At the White Sea…

COOPENOR is a joint Norwegian Russian project where one of main aims is to compare the biology of bivalves across different regions of the Arctic. At the same time as we are doing our monthly sampling along the Norwegian coast, just outside Tromsø, Dr Igor Bakhmet, our Russian co-leader is at the White Biological station of the Zoological Institute of RAS (Russia) sampling tissues in parallel. Here he explains his work and focus from his field site in the White Sea:
Fig 1 The location
According to the aims of our project the natural populations of blue mussels (coastal) and scallops (shallow shelf areas) are studied at the White Sea Biological Station.


Blue mussels and scallops are sampled monthly, except in May and June, when the interval of sampling is increased to twice a month when they develop gonads and prepare for spawning.
The blue mussels are collected from the middle littoral zone and also from artificial substrates while the scallops are found at a depth of ca. 10-15 m on a natural bed.
The environmental conditions are continuously recorded using underwater temperature and light (illumination) loggers.
Igor explains that the investigation may be divided in different aspects including ecological and morphological, physiological, biochemical, genetic. Surely, all these aspects are connected with each other.
To estimate the ecological and morphological parameters of the animals, the bivalves are measured according to the following indices: length, weight, height, volume, soft tissue and shell weight; weight of gills, mantle and hepatopancreas (gut); stages of gonad development. Based upon  these parameters, condition indices of the mollusks may be determined according to Lundebye et al. (1997).

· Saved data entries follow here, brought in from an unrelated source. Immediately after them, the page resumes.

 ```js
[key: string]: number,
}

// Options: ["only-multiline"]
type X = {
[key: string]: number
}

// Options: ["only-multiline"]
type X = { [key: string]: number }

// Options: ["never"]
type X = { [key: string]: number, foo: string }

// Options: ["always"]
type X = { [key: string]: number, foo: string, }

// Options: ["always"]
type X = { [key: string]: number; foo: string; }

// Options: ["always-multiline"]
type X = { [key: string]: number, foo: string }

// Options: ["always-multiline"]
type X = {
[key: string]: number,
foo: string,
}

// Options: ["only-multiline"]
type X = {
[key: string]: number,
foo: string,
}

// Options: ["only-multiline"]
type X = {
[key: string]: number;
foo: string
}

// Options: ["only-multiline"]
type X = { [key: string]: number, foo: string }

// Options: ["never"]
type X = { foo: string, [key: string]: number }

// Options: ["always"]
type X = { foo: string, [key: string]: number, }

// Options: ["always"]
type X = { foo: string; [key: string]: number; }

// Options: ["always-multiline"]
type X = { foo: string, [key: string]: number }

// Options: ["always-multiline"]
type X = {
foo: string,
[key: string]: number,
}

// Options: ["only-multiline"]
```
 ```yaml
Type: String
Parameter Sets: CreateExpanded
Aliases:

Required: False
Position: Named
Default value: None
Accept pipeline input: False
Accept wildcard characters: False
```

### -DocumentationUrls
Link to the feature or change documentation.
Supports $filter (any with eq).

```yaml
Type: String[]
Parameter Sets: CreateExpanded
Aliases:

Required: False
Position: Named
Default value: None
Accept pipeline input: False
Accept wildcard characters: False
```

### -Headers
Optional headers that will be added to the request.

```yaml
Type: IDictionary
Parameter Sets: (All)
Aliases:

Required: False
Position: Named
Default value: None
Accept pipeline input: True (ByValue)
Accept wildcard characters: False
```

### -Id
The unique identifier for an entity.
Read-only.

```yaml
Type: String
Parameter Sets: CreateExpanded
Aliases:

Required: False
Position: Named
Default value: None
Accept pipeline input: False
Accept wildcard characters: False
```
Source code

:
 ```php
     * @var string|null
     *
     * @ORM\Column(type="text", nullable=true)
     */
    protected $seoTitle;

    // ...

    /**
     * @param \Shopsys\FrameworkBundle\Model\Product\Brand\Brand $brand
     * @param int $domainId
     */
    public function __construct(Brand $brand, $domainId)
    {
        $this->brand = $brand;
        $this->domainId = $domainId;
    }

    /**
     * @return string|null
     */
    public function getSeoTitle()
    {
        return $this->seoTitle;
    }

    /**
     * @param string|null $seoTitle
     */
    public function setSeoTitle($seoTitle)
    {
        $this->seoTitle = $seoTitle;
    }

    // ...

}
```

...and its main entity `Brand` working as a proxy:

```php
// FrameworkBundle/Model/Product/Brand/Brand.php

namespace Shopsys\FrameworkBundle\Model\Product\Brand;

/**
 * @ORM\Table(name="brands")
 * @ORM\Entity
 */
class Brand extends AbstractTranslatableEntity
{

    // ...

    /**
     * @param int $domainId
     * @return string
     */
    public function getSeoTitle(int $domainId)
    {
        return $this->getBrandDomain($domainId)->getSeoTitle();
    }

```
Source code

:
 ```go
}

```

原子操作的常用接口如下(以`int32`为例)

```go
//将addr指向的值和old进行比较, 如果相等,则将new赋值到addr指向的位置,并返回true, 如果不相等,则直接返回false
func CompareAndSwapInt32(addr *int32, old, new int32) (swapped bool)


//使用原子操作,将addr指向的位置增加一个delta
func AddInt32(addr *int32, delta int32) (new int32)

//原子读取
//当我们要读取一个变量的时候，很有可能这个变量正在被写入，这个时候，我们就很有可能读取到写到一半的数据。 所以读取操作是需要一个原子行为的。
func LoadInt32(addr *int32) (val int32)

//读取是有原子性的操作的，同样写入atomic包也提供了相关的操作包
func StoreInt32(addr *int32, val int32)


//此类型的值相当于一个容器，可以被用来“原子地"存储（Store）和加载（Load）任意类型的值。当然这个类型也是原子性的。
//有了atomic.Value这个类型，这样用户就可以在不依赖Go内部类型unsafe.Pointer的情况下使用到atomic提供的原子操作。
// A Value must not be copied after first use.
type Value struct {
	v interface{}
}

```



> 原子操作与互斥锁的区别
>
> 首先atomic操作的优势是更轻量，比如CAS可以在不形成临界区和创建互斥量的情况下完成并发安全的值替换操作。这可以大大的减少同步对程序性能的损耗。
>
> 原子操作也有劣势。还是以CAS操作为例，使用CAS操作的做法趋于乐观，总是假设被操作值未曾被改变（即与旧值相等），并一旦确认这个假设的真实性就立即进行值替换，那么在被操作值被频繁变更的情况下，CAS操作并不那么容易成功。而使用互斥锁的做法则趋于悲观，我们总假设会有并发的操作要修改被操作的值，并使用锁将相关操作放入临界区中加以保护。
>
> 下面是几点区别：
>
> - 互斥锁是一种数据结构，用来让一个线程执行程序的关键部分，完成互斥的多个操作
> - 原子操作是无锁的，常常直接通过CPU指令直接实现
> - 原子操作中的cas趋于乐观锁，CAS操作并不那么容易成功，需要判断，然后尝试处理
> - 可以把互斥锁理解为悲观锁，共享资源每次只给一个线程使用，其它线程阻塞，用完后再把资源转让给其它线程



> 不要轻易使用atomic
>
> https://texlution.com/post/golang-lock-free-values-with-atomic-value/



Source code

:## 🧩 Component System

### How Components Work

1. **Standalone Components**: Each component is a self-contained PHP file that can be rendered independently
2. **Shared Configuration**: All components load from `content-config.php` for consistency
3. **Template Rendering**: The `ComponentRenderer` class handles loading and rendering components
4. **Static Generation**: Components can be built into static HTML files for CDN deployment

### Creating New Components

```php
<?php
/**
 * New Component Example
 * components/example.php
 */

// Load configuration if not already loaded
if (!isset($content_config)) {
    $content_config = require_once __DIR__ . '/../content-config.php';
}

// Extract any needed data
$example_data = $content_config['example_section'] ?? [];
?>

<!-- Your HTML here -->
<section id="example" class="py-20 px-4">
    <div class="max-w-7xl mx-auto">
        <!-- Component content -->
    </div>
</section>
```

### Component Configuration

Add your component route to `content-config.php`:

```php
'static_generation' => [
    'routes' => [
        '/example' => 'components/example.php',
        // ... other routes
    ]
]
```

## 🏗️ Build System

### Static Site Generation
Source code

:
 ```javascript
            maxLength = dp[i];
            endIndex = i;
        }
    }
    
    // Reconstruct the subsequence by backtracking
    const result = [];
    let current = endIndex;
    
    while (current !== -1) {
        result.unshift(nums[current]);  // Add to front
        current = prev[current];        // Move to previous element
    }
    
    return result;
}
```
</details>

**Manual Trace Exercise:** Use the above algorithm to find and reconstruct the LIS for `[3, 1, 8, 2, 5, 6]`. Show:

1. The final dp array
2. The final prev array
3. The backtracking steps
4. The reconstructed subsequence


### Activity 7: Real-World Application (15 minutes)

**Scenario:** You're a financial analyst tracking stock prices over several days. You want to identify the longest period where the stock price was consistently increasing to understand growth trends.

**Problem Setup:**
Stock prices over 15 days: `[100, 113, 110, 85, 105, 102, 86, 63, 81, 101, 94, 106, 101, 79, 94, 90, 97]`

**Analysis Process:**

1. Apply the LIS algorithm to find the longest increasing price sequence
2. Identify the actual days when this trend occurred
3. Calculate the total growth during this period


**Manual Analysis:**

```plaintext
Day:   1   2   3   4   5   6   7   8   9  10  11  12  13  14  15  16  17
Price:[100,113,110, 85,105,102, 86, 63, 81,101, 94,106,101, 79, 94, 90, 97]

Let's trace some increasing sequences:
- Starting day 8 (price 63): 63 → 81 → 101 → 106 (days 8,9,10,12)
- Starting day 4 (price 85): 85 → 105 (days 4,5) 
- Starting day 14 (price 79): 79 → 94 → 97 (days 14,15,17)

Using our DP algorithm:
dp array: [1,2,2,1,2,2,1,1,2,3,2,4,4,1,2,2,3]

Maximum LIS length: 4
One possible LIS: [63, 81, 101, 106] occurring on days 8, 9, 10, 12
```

During sampling, pictures of the mussels’ mantle are taken to record their colour, as this may be a reliable indicator of the level of carotenoids and anti-oxidants (Petes et al. 2008).
In addition, the growth patterns of the blue mussels will be estimated with help of calcein-marked individuals (Ambrose et al. 2012).
The biochemical part of our investigation is the estimation of lipid composition of the animals over the year, as well as levels of antioxidants. For the physiological part of our project is included the registration of heart activity in animals in situ and evaluation of oxygen consumption.
heart rate fig
All experiments will be carried out during the whole year. We have started yet these works from the March in spite of rather severe conditions of the White Sea at the winter.